The admiral blew out a breath. “I wonder who leaked it.”
“Does it matter?” Vicky said. “We’ve got a lot of eager sailormen who can’t wait for a fight. That sounds good to me.”
“Yes, yes. It is good. Now, Mr. Mayor, how much can you jack up production of rockets? Do you think you can get antimatter missiles into production?”
Vicky raised an eyebrow at Mannie. So you found out before me?
He was focused on the admiral, and something off screen and didn’t even look her way. I guess that’s good.
“The rockets are no problem,” Mannie answered. “We’ve got a new chemical plant coming online and two fabs to load both the rocket bodies and the warheads. We’ve even got that new proximity fuse. Antimatter missiles is where the rub comes in.”
“We got you the specs and plans for them.”
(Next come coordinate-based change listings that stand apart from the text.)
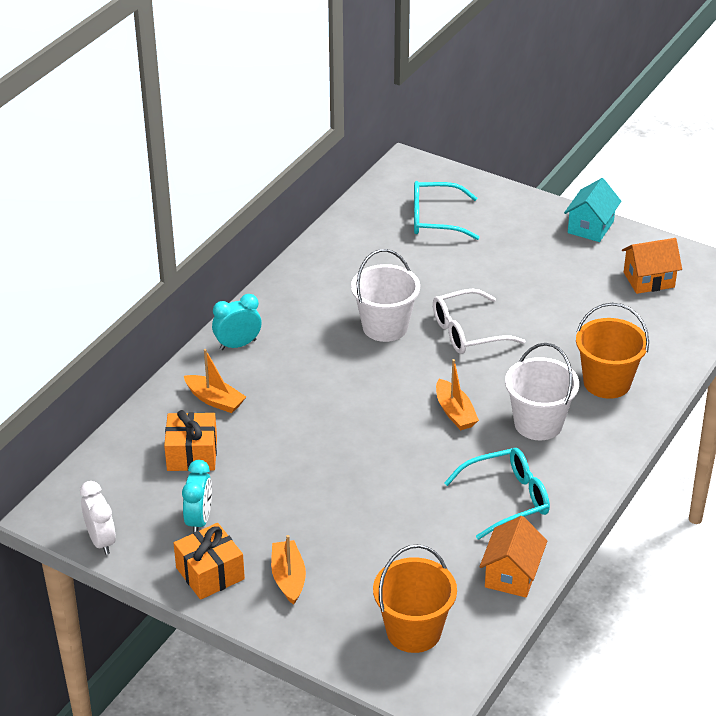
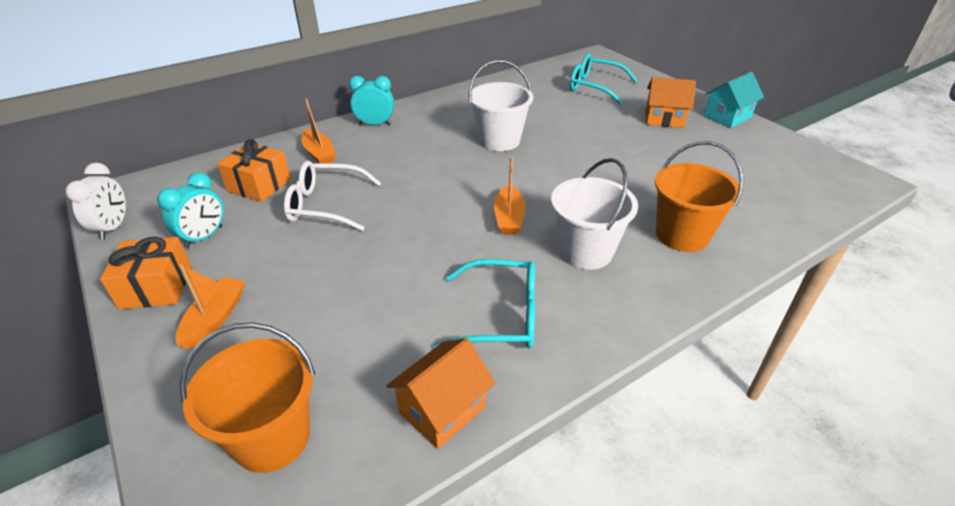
camera: 25 degrees right, 0 degrees up
(468, 332) = (568, 161): white glasses -> white glasses (326, 205)
(649, 280) = (768, 164): orange house -> orange house (664, 119)

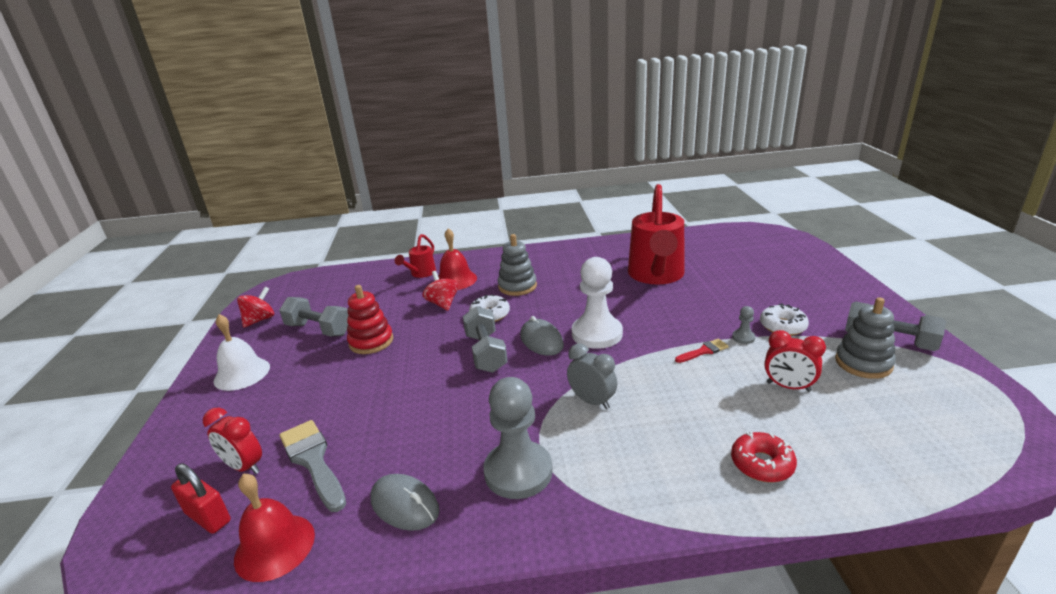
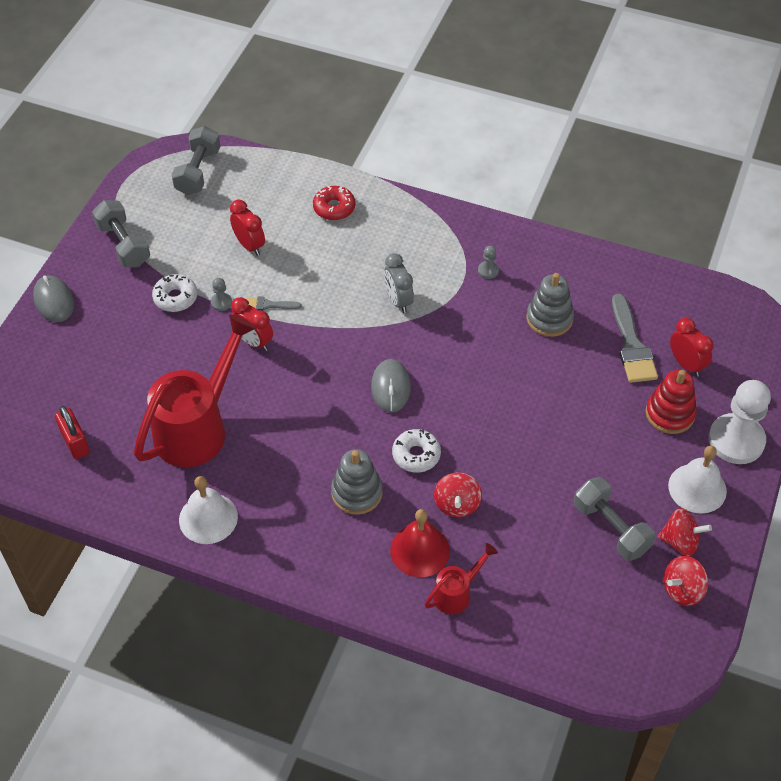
camera: 155 degrees left, 25 degrees up
(208, 517) = (709, 331): red padlock -> red padlock (75, 442)
(260, 340) = (680, 541): none -> red spinning top
(275, 546) = (661, 290): red bell -> none
(371, 342) = (556, 473): red stacking toy -> red stacking toy (669, 414)
(405, 505) = (572, 281): grey mouse -> grey mouse (54, 301)
(485, 353) = (450, 397): grey dumbbell -> grey dumbbell (198, 172)
(518, 472) = (488, 270): grey pawn -> grey pawn, size x0.41
(597, 334) = (335, 370): white pawn -> white pawn (736, 440)
(598, 251) = (208, 518): none -> white bell
(681, 325) = (253, 342): none -> red clock
(703, 351) = (268, 305): red brush -> grey brush
(863, 363) = (172, 237): grey stacking toy -> grey stacking toy (549, 318)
“Yes, but you only got them to us last week. We’ve been modifying every reactor on this planet to catch more of the occasional bit of antimatter, but catchment is just starting to pick up. Other than that, we’ve got the rocket motors ready to go into production and the warhead-containment vessels and ignition gear ready as well. But you have to understand: You’ll be trading antimatter missiles for conventional rockets. If we don’t have the antimatter, your missiles will be stuffed with high explosives, and that’s inefficient. The rockets carry a five-hundred-kilo warhead. The antimatter warhead, even with the weight of the superconducting containment vessel removed, can barely handle a hundred and fifty kilos of regular explosives.”
“I know, I know,” the admiral said. He looked tired and frustrated . . . and maybe a bit scared. “Build your antimatter missiles to meet your highest assumption for antimatter production. If we get them, it might just let us fight outnumbered two to one and win. If the reactors don’t come through, we’re hardly worse off than when we started.”